Re-admitted into ZANU–PF, Chipanga has quickly ascended the ranks, securing influential positions in his home district of Makoni and in Manicaland Province. His political comeback has been swift, almost seamless, as if the scars of 2017 had been erased by the currents of shifting alliances.
But his rise has not been without turbulence. Recently, Chipanga found himself on the receiving end of fierce criticism from war veterans and former service officers in Makoni. His attempt to vigorously promote the 2030 agenda by some politicians, sparked sharp resistance. The reason was simple, Zimbabwe’s harmonized elections are constitutionally due in 2028, and many veterans of the liberation struggle viewed Chipanga’s rhetoric as a veiled endorsement of extending Mnangagwa’s rule beyond the five-year electoral cycle enshrined in the constitution.
At a tense district gathering, a war veteran stood up and challenged Chipanga openly, cutting through the ceremonial speeches with raw questions that echoed the frustrations of ordinary citizens. “Are people truly happy now? Do you think they will be happy until 2030 under this administration?” he asked, his voice steady but piercing. The room reportedly fell into an uneasy silence before murmurs rippled across the floor.
The criticism was not merely about timelines or constitutional technicalities. It touched deeper nerves—questions of corruption, governance, and the widening gap between political promises and lived realities. Under Mnangagwa’s leadership, Zimbabwe has slid further into economic despair, with poverty levels rising, inflation eroding incomes, and corruption scandals eroding public trust. The culture of “tenderpreneurship”, where politically connected elites enrich themselves through government tenders, has become a defining symbol of the administration. For many, Chipanga’s defense of the government smacked of political bootlicking, tone-deaf to the real suffering on the ground.
Observers note that Chipanga’s political trajectory reflects the survivalist nature of Zimbabwe’s ruling party. Once a loyal Mugabe lieutenant, he has reinvented himself as a Mnangagwa loyalist, seeking relevance and power in the shifting sands of factional politics. Yet, his run-in with war veterans demonstrates the fragility of such political maneuvering. The liberation war fighters, though aging, remain a critical constituency in ZANU–PF politics, wielding both symbolic authority and grassroots influence.

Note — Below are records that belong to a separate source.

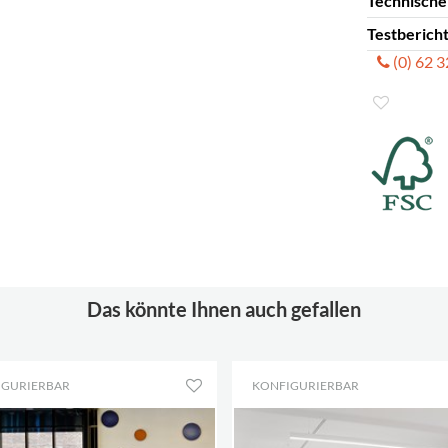
Technische
Achsmaß 
Produktzer
Testberich
Regalhöhe
Technische
(0) 62 
Testberich
Das könnte Ihnen auch gefallen
IGURIERBAR
KONFIGURIERBAR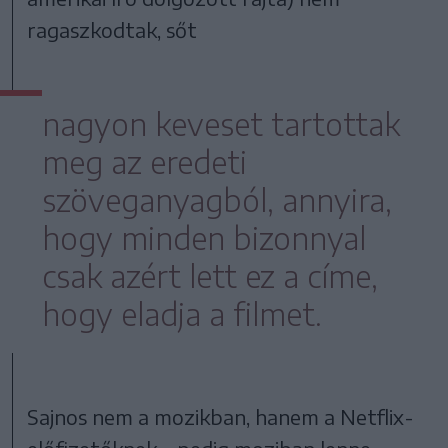
ragaszkodtak, sőt
nagyon keveset tartottak
meg az eredeti
szöveganyagból, annyira,
hogy minden bizonnyal
csak azért lett ez a címe,
hogy eladja a filmet.
Sajnos nem a mozikban, hanem a Netflix-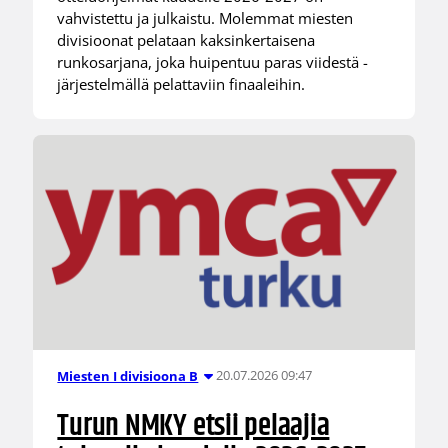
vahvistettu ja julkaistu. Molemmat miesten
divisioonat pelataan kaksinkertaisena
runkosarjana, joka huipentuu paras viidestä -
järjestelmällä pelattaviin finaaleihin.
20.07.2026 09:47
Miesten I divisioona B
Turun NMKY etsii pelaajia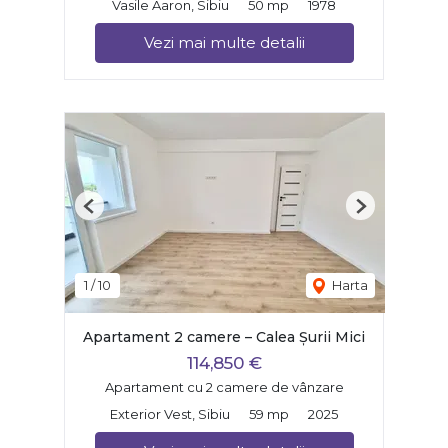
Vasile Aaron, Sibiu
50 mp
1978
Vezi mai multe detalii
Previous
Next
1
/
10
Harta
Apartament 2 camere – Calea Șurii Mici
114,850 €
Apartament cu 2 camere de vânzare
Exterior Vest, Sibiu
59 mp
2025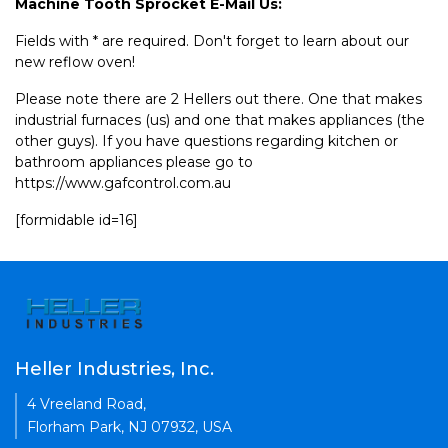
Machine Tooth Sprocket E-Mail Us:
Fields with * are required. Don't forget to learn about our
new reflow oven!
Please note there are 2 Hellers out there. One that makes
industrial furnaces (us) and one that makes appliances (the
other guys). If you have questions regarding kitchen or
bathroom appliances please go to
https://www.gafcontrol.com.au
[formidable id=16]
Heller Industries, Inc.
4 Vreeland Road,
Florham Park, NJ 07932, USA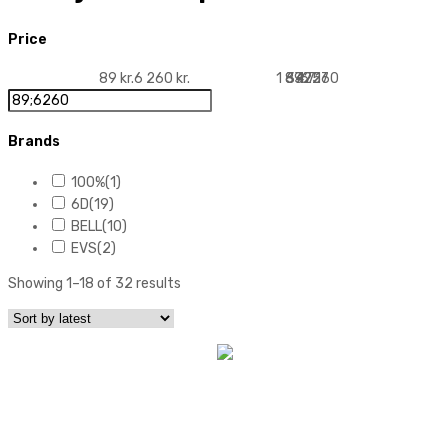
Price
89 kr.
6 260 kr.
1 632
89
3 175
4 717
6 260
Brands
100%
(1)
6D
(19)
BELL
(10)
EVS
(2)
Showing 1–18 of 32 results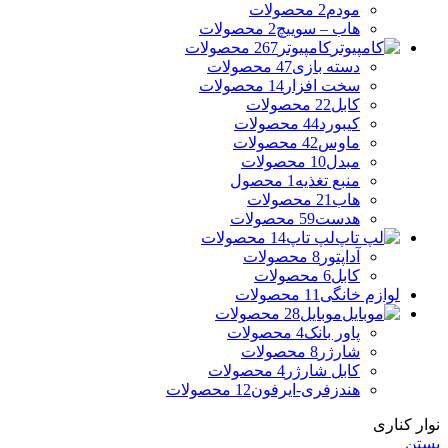
مودم
2 محصولات
هاب – سوییچ
2 محصولات
کامپیوتر
267 محصولات
دسته بازی
47 محصولات
سخت افزار
14 محصولات
کابل
22 محصولات
کیبورد
44 محصولات
ماوس
42 محصولات
مبدل
10 محصولات
منبع تغذیه
1 محصول
هاب
21 محصولات
هدست
59 محصولات
لپ تاپ
14 محصولات
آداپتور
8 محصولات
کابل
6 محصولات
لوازم خانگی
11 محصولات
موبایل
28 محصولات
پاور بانک
4 محصولات
شارژر
8 محصولات
کابل شارژر
4 محصولات
هندزفری-ایرفون
12 محصولات
نوار کناری
بستن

As the 2028 elections inch closer, the tension between constitutional order and political ambition is likely to sharpen. For Chipanga, his re-entry into the political stage may come with both opportunity and peril. His ability to balance loyalty to the current administration with the growing frustrations of the grassroots will determine whether his comeback story will be one of endurance, or yet another cautionary tale in Zimbabwe’s turbulent political theatre.
Earlier, the President refuted claims that he wanted to run until 2030, and said he will persuade his persuaders not to persuade him to until 2030.
ZANU PF is expected to hold its annual congress next month in October. Close sources told this publication that regardless of the vote buying and pampering of party activists with cars and money, it will not work, as there is widening gaps and frictions within the governing party.